Dish 1 down.  Now on to dish 2...the "crack bread".  Its basically a pull-apart bread with cheese and bacon.  Think of it as an alternative to loaded potato skins.  We started with a loaf of sourdough, cutting it horizontally and vertically, but not all the way through.  You're making nooks for all the cheese and bacon to go.  Rather than using bacon bits, we cooked up our own bacon.  And the secret to it all is the melted butter mixed with a little bit of ranch dressing mix that gets drizzled over the entire loaf.

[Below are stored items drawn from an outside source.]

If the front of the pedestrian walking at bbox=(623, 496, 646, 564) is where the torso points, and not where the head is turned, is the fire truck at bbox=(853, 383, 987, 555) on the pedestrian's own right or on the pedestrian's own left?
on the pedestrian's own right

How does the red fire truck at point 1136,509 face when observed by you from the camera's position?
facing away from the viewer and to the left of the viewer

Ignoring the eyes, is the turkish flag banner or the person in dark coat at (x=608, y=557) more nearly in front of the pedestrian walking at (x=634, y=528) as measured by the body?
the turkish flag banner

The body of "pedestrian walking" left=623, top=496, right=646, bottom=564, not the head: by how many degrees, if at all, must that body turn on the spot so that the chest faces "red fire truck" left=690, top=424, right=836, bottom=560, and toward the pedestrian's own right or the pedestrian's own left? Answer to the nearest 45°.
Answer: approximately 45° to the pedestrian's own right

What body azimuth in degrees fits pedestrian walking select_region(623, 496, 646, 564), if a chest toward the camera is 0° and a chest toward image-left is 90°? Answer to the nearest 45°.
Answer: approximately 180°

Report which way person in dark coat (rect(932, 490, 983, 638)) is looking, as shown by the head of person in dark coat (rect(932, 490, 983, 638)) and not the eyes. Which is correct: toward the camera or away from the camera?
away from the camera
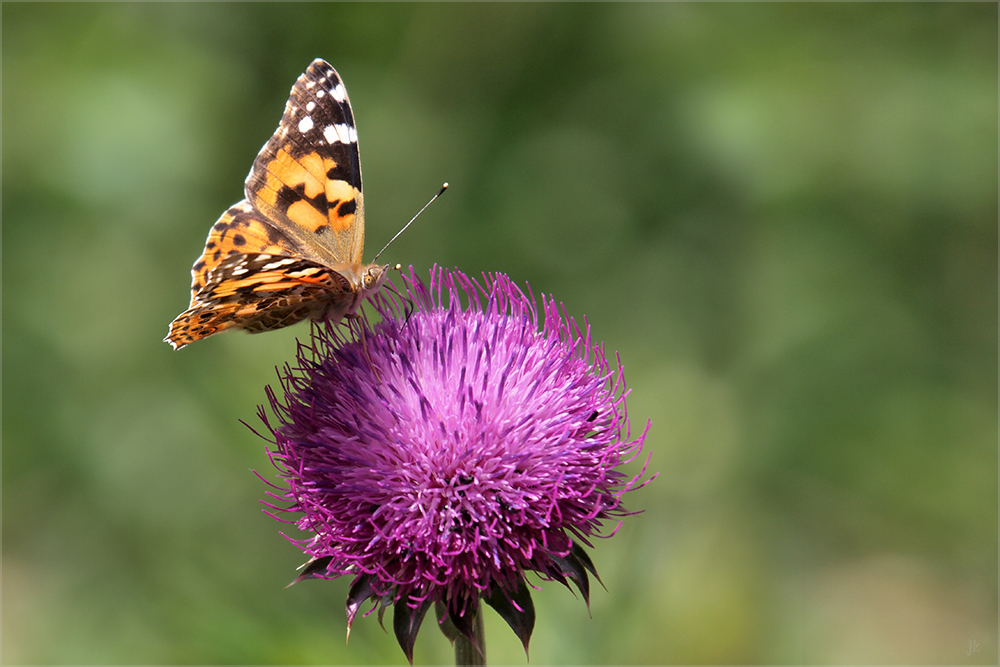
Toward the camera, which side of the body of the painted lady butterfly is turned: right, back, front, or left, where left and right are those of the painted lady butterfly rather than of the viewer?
right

The recipe calls for slices of cheese, but I've found that shredded cheese is easier to sprinkle into all the nooks and crannies.  Its best if you can have one person spread the bread apart while someone else sprinkles the cheese.  Once you've distributed the cheese evenly, do the same with the bacon.  Then you drizzle the butter/ranch mixture over the entire loaf.  Pop it in the oven, wrapped in foil for about 15 minutes, and then another 10 minutes uncovered.  What you're left with is a crusty, melty, savory finger food.
 
And last but not least...buffalo chicken dip.  If you haven't had the fortune of experiencing this delightful treat, you should go ahead and make this right now.  We seasoned 2 chicken breasts with salt and pepper and popped them in the oven to cook for about 20 minutes.  While those cooked, we fired up the crock pot and threw in a brick of neufchatel cheese to soften up.  You can use cream cheese instead, if you want.  Because we had some extra yogurt and ranch dressing mix, we threw them together and added that to the crock pot as well, in place of the blue cheese dressing.  Its our slightly healthier spin on the dip...I mean, it was 0% fat greek yogurt ;)  For the blue cheese part, we added in blue cheese crumbles.  And to top it off, add in buffalo sauce.  We went with Frank's.  Once the chicken is cooked, shred it up and add it to the pot.  Then sprinkle a bit of shredded cheese on top and let it heat up and melt together.  What you're left with is a delicious dip that you can serve with chips, celery and carrots.
All 3 dishes came together rather quickly and with few dishes to clean up (my favorite kind of dishes!).  Throw in a few beers, and you have the makings of a great Super Bowl spread!